_Sobre a tarefa_.
Reproduza o trecho do texto sobre arte contemporânea que começa nas palavras "Garatujas de Jorge" e termina depois de "são muito criativos.", trocando "instalações" por "performances".

_Texto para leitura_.
================================

Garatujas de Jorge Guinle.
Prefiro Carlos Oswald, acima.

E definitivamente não gosto de instalações. Ou melhor, gosto das primeiras instalações, aquelas do russo Vladimir Tatlin, que sabia o que fazia. Esses caras de hoje apenas copiam copiam copiam à exaustão, mas se acham - e outros "experts" acham também - que são muito criativos.

Ontem passei 4 horas observando as pinturas dos séculos XIX e XX. Hoje passei 1 hora vendo toda a parte de arte contemporânea, sem quase nada que valesse a pena me deter um pouco mais. Com exceção de Luise Weiss e Renina Katz, como disse. E somente passei todos os 60 minutos porque parei em todos, anotei todos os nomes expostos. E percebi uma coisa muito interessante sobre as obras desses artistas contemporâneos: muitos dos trabalhos - contei 11, mas tinha mais - não tinha um título para a obra. Ou melhor tinha como título o título "Sem Título"... Nem eles sabem como dar um nome à coisa amorfa que fazem? Ou será que o charme a mais da obra denominada de "contemporânea" é mesmo não ter um título?

Não tinha um único ser humano lá, além de mim, olhando para aquilo. Ou melhor, dois rapazes passaram por mim, olhando rapidamente aqueles quadros, rindo muito. Lembrei de um texto que li em um site inglês, onde o jornalista contava que fez uma pesquisa sobre quanto tempo as pessoas param em frente a obras desse tipo e concluiu que são poucos segundos... Os que param. Ainda vou falar desse texto por aqui, em breve. 

Gravura em água forte, água tinta e ponta
seca de Carlos Oswald (1882-1971)
Outra observação: textos para ler, tem! Talvez para ocupar o espaço da "obra", que parece não preencher direito a falta. Copiei estes dois exemplos, um deles de uma sala de exposições da Escola de Artes Visuais do Parque Lage: 

Exemplo número 1: "Pela percepção da essência de matéria prima num processo próprio de inspiração, (fulano) interage livremente no consciente e inconsciente. (...)"

Exemplo número 2: "(...) a exposição toca a profundidade característica da poesia e, ao mesmo tempo, sua noção de expansão. Tomando, pois, o artista como poeta de fazeres que destituem separações ou divisões de gêneros artísticos. Aventura-se na transposição de estruturas verbais em visuais e vice-versa, no limite da leitura e apreensão, no espaço em linha, luz, volume, movimento, feito poema que salta da página com alusões a formas, imagens. Sua unidade advém da expografia, cuja ordem escapa à do tempo comum. O enfrentamento dos trabalhos no espaço persegue o instante poético.”

Entenderam? ... Nem eu...

================================

_Dados exibidos_.

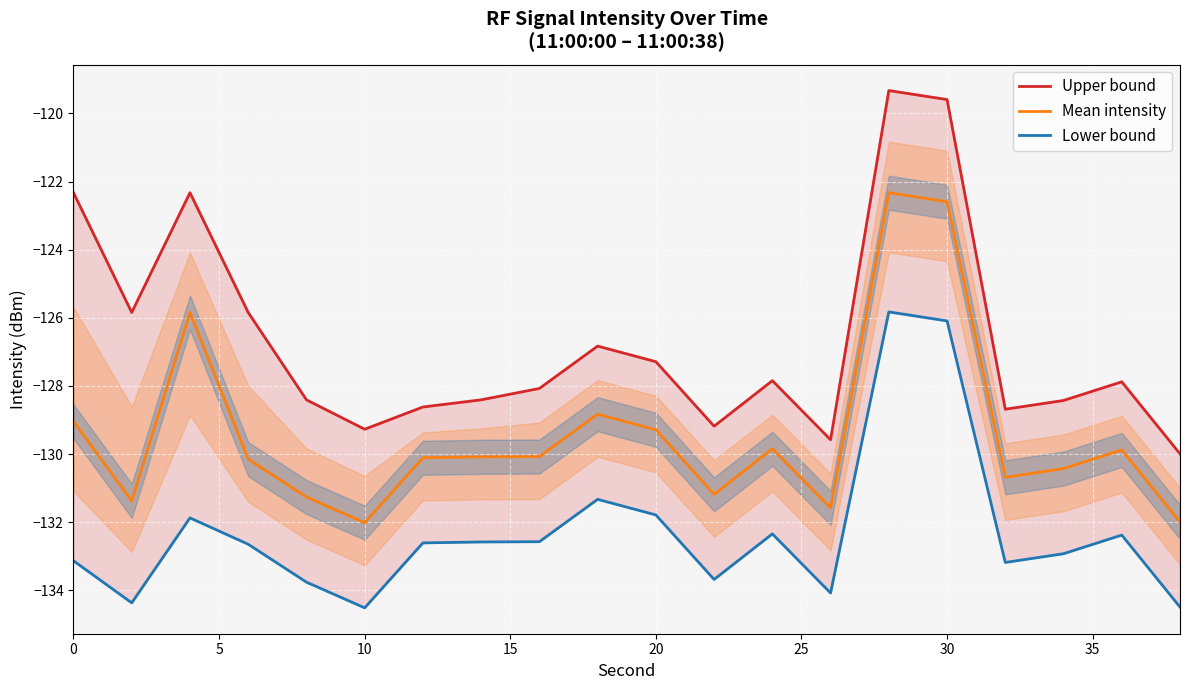

Reading left to right, transcribe all the data shown in this chart.

Upper bound: -122.3	-125.8	-122.3	-125.8	-128.4	-129.3	-128.6	-128.4	-128.1	-126.8	-127.3	-129.2	-127.8	-129.6	-119.3	-119.6	-128.7	-128.4	-127.9	-130.0
Mean intensity: -129.0	-131.4	-125.8	-130.1	-131.3	-132.0	-130.1	-130.1	-130.1	-128.8	-129.3	-131.2	-129.8	-131.6	-122.3	-122.6	-130.7	-130.4	-129.9	-132.0
Lower bound: -133.1	-134.4	-131.9	-132.6	-133.8	-134.5	-132.6	-132.6	-132.6	-131.3	-131.8	-133.7	-132.3	-134.1	-125.8	-126.1	-133.2	-132.9	-132.4	-134.5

================================

_Resposta do exercício_.
Garatujas de Jorge Guinle.
Prefiro Carlos Oswald, acima.

E definitivamente não gosto de performances. Ou melhor, gosto das primeiras performances, aquelas do russo Vladimir Tatlin, que sabia o que fazia. Esses caras de hoje apenas copiam copiam copiam à exaustão, mas se acham - e outros "experts" acham também - que são muito criativos.